**Exercise description:**
How many lines of the records below contain the string "overdrivenguitar"? Give only the number.

**Records to process:**
- - -

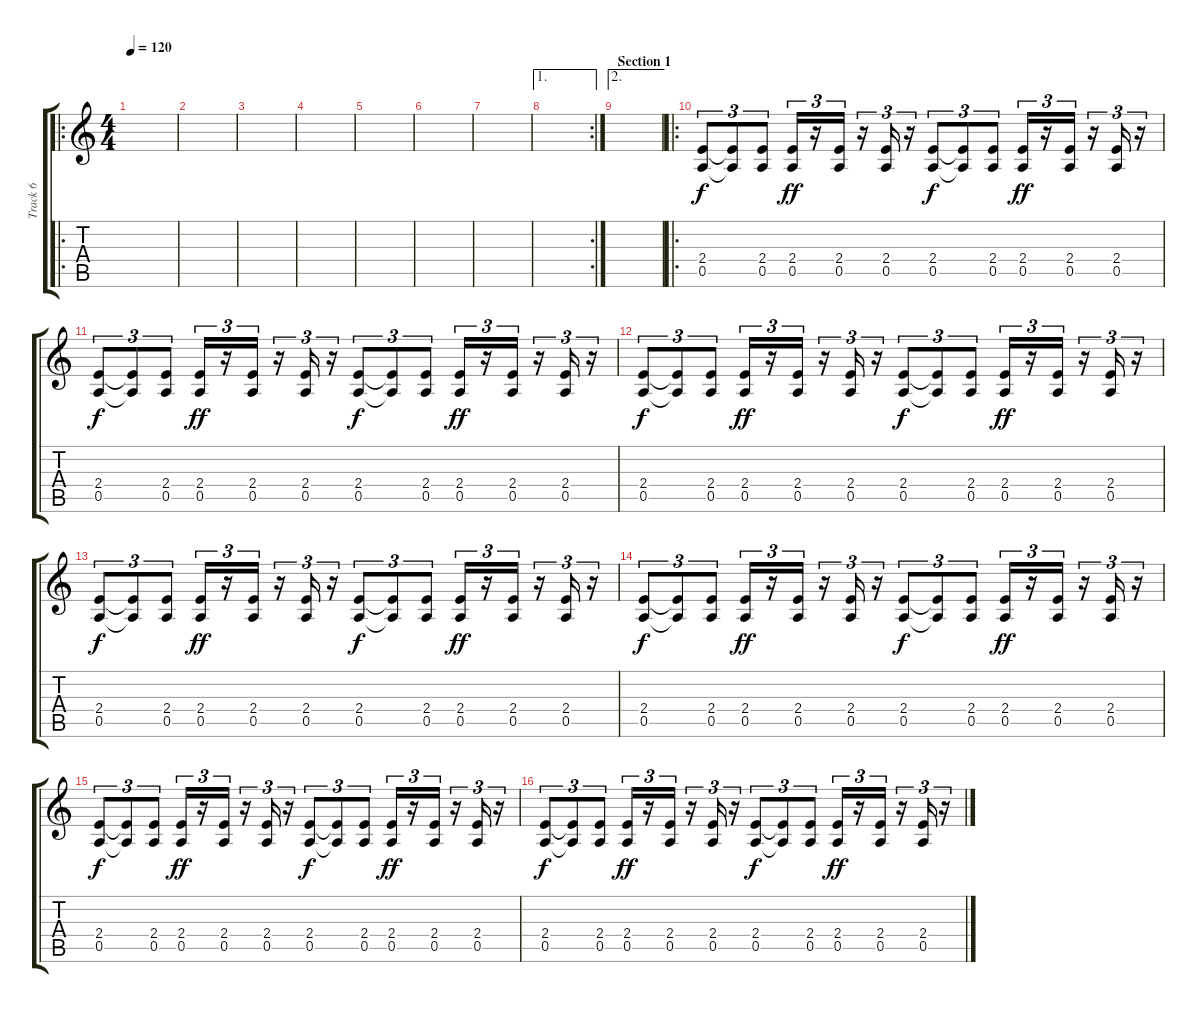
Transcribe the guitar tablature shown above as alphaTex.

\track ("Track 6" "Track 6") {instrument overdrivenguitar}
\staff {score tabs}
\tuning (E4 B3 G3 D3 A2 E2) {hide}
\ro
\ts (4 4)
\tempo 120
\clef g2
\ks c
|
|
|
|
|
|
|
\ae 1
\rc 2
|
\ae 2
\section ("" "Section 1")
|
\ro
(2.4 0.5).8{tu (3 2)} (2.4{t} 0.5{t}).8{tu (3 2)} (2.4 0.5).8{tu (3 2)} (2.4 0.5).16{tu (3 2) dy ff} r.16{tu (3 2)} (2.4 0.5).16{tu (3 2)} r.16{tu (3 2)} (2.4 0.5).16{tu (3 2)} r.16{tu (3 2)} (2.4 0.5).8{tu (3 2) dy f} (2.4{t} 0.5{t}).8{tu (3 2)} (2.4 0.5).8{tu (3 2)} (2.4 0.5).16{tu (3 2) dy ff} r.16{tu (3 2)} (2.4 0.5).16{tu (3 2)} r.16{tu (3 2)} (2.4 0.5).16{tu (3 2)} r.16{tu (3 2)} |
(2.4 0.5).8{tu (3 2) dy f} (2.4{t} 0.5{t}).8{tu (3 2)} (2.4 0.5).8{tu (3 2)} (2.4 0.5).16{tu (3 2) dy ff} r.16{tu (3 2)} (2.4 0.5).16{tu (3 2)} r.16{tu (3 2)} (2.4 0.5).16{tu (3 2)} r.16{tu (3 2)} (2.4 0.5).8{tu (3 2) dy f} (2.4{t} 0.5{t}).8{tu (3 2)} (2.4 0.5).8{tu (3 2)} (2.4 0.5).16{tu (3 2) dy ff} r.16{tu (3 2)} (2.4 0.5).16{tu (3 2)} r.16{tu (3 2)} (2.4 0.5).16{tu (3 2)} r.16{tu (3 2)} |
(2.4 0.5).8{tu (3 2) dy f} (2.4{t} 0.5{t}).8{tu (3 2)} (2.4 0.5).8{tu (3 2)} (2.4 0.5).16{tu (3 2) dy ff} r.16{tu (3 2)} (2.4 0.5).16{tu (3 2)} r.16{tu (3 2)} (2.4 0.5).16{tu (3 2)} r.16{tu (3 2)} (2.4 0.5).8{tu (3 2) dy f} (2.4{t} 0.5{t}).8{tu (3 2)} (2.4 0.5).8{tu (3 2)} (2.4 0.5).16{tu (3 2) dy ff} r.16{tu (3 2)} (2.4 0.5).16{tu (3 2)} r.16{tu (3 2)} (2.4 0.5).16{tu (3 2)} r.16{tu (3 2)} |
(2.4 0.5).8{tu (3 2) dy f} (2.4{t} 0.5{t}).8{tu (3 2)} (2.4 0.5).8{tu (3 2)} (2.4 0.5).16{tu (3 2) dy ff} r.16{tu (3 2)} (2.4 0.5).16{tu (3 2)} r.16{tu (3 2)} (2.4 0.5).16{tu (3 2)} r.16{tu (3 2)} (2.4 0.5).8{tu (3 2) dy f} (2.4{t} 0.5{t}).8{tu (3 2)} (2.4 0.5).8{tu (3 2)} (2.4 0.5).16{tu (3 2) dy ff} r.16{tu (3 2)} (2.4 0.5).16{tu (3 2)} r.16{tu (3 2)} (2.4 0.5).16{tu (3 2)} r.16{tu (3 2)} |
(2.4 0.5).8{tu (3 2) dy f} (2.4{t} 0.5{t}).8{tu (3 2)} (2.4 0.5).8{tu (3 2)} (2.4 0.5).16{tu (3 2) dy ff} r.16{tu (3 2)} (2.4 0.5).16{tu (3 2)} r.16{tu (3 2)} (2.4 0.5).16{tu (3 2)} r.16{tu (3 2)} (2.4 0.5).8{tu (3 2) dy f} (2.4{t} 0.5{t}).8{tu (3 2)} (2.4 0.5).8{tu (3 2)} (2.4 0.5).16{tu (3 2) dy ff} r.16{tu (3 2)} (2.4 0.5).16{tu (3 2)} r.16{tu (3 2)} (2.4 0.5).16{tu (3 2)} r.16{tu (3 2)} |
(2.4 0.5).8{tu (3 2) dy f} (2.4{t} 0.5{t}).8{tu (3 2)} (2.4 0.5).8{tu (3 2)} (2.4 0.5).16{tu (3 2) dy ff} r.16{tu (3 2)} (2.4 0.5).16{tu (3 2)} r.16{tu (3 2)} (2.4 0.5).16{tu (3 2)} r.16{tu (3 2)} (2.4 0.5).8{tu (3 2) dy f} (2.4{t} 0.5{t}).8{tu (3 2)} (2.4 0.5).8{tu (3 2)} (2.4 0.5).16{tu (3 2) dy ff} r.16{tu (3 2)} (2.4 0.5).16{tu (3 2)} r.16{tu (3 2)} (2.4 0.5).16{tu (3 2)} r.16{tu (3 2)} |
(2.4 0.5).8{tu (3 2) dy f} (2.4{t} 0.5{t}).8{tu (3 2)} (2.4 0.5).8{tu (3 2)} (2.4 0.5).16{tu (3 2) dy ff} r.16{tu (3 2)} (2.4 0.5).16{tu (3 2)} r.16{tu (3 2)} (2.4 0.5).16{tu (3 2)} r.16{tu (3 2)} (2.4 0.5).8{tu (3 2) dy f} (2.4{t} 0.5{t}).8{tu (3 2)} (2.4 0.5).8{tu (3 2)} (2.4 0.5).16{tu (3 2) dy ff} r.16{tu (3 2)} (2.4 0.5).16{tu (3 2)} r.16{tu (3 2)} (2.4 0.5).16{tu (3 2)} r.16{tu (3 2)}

- - -

**Task answer:**
1